HeLa Tet-Off Advanced cells were transfected with PPIA or ZNF12 reporters and plated on coverslips. After 24–30 hr, cells were fixed and permeabilized using 3:1 methanol:acetic acid for 10 min at room temperature and an additional 2 hr at 4 °C. After washing in Wash Buffer (10% deionized formamide in 2xSSC) the cells were treated with Stellaris RNA-FISH hybridization buffer containing 125 nM of Stellaris RNA-FISH Q570 probe targeting Renilla luciferase (VSMF-1034–5, Biosearch Technologies, Inc.) at 37 °C overnight. Coverslips were washed in Wash Buffer and then in 1xSSC before mounting with Prolong Diamond AntiFade mountant with DAPI (Thermo Fisher Scientific). The cells were visualized using an Olympus IX71 inverted fluorescent microscope at 100X magnification using the 31000 DAPI/Hoechst filter (EX360, EM460) to visualize DAPI and the 41002 TRITC (Rhodamine)/Cy3 filter (EX535, EM610) to visualize Quasar570. Images were captured using Q Imaging Retiga 2000R camera.

Data analysis

To determine the percentage of an mRNA bound to oligo(dT) the amount of each mRNA in equal volumes of the bound and flow through fraction was assessed by qRT-PCR and added to give the total. For graphing and subsequent analysis the amount bound to oligo(dT) was expressed as a percentage of this total. Similarly, to determine the percentage of an mRNA in the cytoplasm the amount of each mRNA in equal volumes of the cytoplasmic and nuclear fractions was assessed by qRT-PCR and added to give the total. The amount in the cytoplasm was expressed as a percentage of the total for graphing and analysis.

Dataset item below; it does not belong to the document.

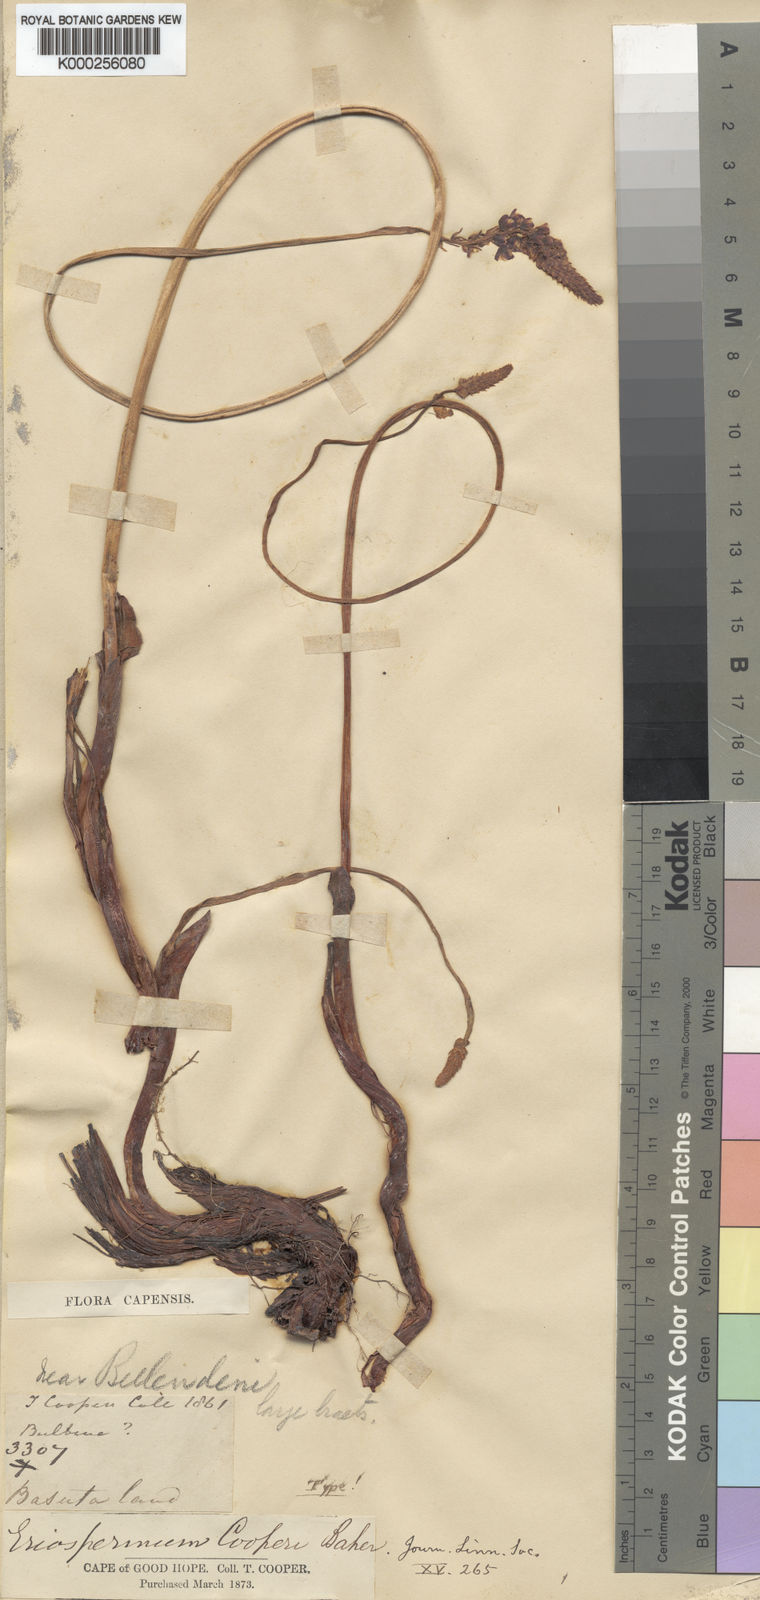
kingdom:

Three independent replicates were performed for each experiment unless otherwise noted. For pairwise comparisons, a paired two-tailed t-test was employed. For multiple comparisons, Levene’s test83 was used to demonstrate equal variance, then a one-way ANOVA test was performed with post-hoc Tukey test84 or Dunnett’s test as indicated. P values of less than 0.05 were considered significant.

Much of the work described was published in a thesis by Aimee L. Jalkanen85.